Sunday, December 05, 2021
"How Can You Destroy a Person’s Life and Only Get a Slap on the Wrist?"
That's the title of this NY Times editorial, which is a question that the criminal defense bar has been pressing for decades. From the conclusion:
There is no principled reason for federal prosecutors to avoid the accountability expected of all public servants. Their exemption from the general rule was adopted in 1988 as a favor to Dick Thornburgh, who was then the attorney general and had tried to derail the creation of an inspector general for the Justice Department. Years later, Mr. Thornburgh admitted he had been wrong. “This is a highly professional operation that goes where the evidence leads and is not directed by the way the political winds are blowing,” he said at a gathering marking the law’s 25th anniversary in 2014. “I’ve come to be a true believer.”
So have large numbers of Republicans and Democrats in Congress, a remarkable fact at a moment when the parties can’t agree on the time of day. Their fix is straightforward: Eliminate the loophole in the 1988 law and empower the inspector general to review claims against federal prosecutors, just as the office currently does in cases involving other Justice Department employees. A Senate bill co-sponsored by Mike Lee, Republican of Utah, and Dick Durbin, Democrat of Illinois, would do exactly this. Yet Attorney General Merrick Garland is continuing in the tradition of his predecessors by opposing any change to the existing system.
Prosecutors can work in the interests of fairness and justice, but they can also cheat and destroy people’s lives. They should be held accountable when they do — both to vindicate their victims and to help ensure that they can’t do it again.
Friday, December 03, 2021
“To make that statement, it’s a strong thing for her to do, understanding that she was a victim and I was a victim too.”
By Michael Caruso:
This story is both remarkable and not. In 1982, Anthony Broadwater was convicted of raping the author Alice Sebold when she was a student at Syracuse University.
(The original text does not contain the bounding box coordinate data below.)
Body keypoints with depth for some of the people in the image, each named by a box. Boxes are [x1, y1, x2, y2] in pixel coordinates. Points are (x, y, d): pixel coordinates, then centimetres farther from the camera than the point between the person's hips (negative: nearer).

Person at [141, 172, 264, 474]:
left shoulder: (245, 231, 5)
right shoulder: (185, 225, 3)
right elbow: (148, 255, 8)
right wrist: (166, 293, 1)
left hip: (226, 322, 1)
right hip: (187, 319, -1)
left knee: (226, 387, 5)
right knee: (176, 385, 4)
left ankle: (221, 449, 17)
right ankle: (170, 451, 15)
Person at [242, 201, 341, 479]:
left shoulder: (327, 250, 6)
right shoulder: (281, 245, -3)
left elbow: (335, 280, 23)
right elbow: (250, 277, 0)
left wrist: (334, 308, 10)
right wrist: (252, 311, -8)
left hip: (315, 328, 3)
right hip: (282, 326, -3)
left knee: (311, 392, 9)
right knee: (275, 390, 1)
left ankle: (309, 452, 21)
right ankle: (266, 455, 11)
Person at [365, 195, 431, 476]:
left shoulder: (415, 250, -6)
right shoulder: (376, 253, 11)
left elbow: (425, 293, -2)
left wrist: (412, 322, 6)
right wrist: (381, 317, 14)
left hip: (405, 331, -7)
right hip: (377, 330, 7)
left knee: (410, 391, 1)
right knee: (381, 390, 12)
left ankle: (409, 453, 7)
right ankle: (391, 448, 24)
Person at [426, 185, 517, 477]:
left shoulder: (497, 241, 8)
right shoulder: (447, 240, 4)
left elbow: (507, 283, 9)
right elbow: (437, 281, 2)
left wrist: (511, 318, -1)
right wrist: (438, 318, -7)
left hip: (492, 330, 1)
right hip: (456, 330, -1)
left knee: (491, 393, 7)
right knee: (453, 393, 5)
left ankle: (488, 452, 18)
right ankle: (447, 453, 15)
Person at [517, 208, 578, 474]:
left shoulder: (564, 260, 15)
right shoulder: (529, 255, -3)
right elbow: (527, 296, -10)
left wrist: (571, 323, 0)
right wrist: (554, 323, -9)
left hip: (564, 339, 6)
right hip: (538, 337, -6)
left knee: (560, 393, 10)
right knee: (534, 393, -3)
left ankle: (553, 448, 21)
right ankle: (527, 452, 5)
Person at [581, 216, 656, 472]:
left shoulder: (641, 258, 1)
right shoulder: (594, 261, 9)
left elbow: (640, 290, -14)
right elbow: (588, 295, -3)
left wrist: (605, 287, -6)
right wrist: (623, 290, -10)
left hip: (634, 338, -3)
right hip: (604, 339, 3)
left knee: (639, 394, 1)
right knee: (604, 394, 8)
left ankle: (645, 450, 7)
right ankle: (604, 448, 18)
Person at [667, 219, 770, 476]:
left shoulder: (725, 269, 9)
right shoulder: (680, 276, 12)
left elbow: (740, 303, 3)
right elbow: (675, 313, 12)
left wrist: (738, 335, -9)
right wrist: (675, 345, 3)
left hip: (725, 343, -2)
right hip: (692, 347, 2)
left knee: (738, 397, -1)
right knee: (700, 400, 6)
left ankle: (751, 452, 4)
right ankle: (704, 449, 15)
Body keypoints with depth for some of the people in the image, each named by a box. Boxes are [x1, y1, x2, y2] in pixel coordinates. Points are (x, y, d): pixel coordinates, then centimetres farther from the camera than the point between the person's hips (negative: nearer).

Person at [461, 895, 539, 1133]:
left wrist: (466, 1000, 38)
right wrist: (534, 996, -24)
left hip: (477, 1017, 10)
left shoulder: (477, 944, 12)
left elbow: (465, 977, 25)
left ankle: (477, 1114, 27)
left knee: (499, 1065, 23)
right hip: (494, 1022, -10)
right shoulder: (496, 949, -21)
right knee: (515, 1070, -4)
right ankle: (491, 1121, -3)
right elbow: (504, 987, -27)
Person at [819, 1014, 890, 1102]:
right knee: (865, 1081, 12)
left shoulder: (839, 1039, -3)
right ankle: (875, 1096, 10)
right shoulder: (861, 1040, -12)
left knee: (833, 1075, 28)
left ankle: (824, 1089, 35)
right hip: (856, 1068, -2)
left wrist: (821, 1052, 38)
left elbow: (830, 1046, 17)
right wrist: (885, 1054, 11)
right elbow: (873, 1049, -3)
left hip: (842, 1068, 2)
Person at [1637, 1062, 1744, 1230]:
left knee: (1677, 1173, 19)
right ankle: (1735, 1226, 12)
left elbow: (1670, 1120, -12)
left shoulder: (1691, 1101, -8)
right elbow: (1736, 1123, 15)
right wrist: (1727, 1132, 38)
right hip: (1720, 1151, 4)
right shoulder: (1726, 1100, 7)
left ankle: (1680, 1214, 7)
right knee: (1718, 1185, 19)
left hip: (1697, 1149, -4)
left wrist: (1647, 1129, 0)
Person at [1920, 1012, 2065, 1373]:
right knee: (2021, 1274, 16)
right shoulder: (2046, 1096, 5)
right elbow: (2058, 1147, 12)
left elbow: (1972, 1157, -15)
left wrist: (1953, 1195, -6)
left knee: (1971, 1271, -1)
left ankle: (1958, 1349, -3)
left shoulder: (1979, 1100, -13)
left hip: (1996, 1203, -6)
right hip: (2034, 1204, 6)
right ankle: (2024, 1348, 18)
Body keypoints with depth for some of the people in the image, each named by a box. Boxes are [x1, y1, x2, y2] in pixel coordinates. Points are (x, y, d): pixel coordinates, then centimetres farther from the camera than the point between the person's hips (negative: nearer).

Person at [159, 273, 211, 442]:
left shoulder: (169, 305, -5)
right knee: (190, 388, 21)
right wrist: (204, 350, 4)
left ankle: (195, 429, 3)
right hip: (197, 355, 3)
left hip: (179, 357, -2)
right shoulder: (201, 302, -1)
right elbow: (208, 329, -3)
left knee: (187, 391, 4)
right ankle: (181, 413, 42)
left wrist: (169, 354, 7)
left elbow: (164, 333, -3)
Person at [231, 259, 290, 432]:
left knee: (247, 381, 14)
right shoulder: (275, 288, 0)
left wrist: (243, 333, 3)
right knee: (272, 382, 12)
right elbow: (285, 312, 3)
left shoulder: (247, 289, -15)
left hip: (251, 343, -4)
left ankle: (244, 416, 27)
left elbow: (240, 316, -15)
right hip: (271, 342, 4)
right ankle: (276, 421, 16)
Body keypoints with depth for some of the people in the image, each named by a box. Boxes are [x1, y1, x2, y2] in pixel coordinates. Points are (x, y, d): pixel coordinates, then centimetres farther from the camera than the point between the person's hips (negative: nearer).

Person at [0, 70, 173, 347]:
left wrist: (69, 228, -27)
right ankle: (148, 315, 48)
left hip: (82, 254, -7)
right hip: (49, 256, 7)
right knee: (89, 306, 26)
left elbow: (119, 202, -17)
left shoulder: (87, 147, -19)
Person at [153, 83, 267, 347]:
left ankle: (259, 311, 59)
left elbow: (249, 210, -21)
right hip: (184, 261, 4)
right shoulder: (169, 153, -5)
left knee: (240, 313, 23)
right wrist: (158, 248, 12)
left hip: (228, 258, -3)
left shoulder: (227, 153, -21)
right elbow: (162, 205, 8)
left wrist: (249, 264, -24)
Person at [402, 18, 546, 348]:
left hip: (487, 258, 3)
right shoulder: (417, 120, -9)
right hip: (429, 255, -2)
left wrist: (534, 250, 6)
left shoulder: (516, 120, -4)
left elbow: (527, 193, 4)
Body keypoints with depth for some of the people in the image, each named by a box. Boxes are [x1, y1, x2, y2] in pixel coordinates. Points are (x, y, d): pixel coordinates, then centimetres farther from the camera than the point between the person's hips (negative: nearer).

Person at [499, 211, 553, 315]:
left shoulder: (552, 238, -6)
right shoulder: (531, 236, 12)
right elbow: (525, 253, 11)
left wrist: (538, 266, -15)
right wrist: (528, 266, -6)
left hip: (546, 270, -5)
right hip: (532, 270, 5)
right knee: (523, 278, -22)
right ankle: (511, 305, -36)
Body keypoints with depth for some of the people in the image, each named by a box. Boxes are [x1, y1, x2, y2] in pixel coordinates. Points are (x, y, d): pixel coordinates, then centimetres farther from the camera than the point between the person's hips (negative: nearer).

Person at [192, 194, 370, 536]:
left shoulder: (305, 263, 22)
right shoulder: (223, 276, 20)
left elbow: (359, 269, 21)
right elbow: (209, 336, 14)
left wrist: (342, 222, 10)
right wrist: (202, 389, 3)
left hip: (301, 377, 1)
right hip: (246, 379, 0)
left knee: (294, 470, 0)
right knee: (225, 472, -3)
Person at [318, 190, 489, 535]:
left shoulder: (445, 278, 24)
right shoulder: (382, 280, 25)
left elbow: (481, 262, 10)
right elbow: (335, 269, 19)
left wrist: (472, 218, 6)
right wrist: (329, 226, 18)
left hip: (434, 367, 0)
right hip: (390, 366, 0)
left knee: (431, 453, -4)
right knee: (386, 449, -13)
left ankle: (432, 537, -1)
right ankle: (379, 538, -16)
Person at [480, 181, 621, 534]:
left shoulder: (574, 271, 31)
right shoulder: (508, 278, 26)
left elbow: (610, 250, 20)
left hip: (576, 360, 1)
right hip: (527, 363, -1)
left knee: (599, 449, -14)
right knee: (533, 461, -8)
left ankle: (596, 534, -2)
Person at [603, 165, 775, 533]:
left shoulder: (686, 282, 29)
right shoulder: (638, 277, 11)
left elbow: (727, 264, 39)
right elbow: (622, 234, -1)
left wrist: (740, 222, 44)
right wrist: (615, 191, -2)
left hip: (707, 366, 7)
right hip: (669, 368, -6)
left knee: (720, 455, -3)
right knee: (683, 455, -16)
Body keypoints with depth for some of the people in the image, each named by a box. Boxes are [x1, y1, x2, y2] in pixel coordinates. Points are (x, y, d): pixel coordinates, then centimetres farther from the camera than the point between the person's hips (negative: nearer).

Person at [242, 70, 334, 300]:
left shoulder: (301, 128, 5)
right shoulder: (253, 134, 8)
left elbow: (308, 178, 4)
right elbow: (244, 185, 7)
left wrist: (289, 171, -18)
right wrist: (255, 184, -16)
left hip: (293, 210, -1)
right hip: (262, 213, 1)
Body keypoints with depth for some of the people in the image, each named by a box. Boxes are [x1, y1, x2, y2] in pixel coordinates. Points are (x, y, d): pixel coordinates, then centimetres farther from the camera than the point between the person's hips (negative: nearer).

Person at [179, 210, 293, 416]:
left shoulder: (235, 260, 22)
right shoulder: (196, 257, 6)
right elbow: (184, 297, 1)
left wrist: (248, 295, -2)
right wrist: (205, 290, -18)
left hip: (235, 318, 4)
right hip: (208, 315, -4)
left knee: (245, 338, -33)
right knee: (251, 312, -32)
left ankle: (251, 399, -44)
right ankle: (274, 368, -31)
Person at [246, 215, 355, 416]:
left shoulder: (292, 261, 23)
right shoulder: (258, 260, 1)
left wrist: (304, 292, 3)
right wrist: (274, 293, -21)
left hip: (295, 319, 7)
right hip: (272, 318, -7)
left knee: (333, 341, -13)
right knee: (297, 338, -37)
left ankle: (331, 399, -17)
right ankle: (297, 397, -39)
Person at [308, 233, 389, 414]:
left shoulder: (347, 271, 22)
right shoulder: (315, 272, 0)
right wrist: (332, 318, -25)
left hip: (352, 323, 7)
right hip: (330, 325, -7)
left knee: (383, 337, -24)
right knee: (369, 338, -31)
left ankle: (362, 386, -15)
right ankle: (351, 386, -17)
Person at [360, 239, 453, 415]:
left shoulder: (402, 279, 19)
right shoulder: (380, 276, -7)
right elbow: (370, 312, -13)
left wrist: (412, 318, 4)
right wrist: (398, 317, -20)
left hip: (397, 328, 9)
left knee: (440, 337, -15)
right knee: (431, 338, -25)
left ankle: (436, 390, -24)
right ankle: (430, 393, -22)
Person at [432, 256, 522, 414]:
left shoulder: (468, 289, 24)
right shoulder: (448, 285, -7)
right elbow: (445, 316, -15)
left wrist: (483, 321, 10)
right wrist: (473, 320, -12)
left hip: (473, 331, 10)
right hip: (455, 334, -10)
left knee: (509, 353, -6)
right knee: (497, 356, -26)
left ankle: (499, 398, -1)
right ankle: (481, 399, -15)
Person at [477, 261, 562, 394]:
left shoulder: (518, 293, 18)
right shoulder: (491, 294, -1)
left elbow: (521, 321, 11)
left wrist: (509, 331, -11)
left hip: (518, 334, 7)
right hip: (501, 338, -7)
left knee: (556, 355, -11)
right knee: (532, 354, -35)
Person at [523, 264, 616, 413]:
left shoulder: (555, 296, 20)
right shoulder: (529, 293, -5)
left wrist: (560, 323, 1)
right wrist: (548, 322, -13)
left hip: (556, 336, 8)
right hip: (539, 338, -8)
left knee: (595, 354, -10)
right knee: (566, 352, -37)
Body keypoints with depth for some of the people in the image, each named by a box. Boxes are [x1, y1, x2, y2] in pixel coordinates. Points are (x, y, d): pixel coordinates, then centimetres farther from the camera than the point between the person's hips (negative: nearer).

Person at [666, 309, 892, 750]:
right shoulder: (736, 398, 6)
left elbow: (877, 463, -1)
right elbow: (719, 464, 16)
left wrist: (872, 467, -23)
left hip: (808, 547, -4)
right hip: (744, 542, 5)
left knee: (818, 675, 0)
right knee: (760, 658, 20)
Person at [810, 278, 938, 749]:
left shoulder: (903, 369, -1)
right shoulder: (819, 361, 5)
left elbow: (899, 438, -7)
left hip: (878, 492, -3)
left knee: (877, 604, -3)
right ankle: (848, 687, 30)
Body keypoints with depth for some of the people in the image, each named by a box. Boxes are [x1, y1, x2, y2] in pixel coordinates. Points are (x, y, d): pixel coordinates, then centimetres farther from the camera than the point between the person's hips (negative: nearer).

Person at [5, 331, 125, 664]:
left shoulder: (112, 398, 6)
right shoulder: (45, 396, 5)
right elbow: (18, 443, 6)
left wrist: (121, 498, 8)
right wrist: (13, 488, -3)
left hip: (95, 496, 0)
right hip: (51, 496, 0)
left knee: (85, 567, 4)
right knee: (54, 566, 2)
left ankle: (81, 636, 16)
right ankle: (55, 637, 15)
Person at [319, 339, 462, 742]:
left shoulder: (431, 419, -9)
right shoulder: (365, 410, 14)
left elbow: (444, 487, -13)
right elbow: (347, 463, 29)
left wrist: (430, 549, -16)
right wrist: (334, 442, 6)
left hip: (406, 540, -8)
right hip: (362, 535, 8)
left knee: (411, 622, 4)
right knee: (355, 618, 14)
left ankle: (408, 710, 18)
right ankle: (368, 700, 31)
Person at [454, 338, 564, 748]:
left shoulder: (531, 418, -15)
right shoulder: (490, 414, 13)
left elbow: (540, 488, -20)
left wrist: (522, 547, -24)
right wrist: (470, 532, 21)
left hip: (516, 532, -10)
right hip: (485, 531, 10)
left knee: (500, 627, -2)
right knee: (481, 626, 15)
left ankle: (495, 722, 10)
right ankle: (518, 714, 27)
He served 16 years in prison. Two weeks ago, a court vacated his conviction after prosecutors reexamined the case.
Sebold wrote in 1999′s “Lucky” of being raped and then spotting a Black man in the street several months later who she believed was her attacker. Sebold, who is white, went to the police. An officer said the man in the street must have been Broadwater, who had supposedly been seen in the area. After the police arrested Broadwater, Sebold failed to identify him in a police lineup, picking a different man as her attacker because she was frightened of “the expression in his eyes.”
But prosecutors put Broadwater on trial anyway. He was convicted based largely on Sebold identifying him as her rapist on the witness stand and testimony that microscopic hair analysis had tied him to the crime. That type of analysis has since been deemed junk science by the U.S. Department of Justice.
Broadwater always insisted he was innocent and was denied parole several times for refusing to acknowledge guilt. He took two polygraph tests, decades apart, with experts who determined that his account was truthful.
In a statement, Sebold wrote to Broadwater that she was truly sorry for what he’d been through.“I am sorry most of all for the fact that the life you could have led was unjustly robbed from you, and I know that no apology can change what happened to you and never will,” she wrote.
She wrote that “as a traumatized 18-year-old rape victim, I chose to put my faith in the American legal system. My goal in 1982 was justice — not to perpetuate injustice. And certainly not to forever, and irreparably, alter a young man’s life by the very crime that had altered mine.”
Broadwater said he was “relieved that she has apologized.” “It took a lot of courage, and I guess she’s brave and weathering through the storm like I am,” he said. “To make that statement, it’s a strong thing for her to do, understanding that she was a victim and I was a victim too.”
This story is not remarkable in that a man suffered a wrongful conviction because of a misidentification and the introduction of junk science at his trial. The story is remarkable as an example of our capacity to forgive grievous wrongdoing. A lesson for all of us.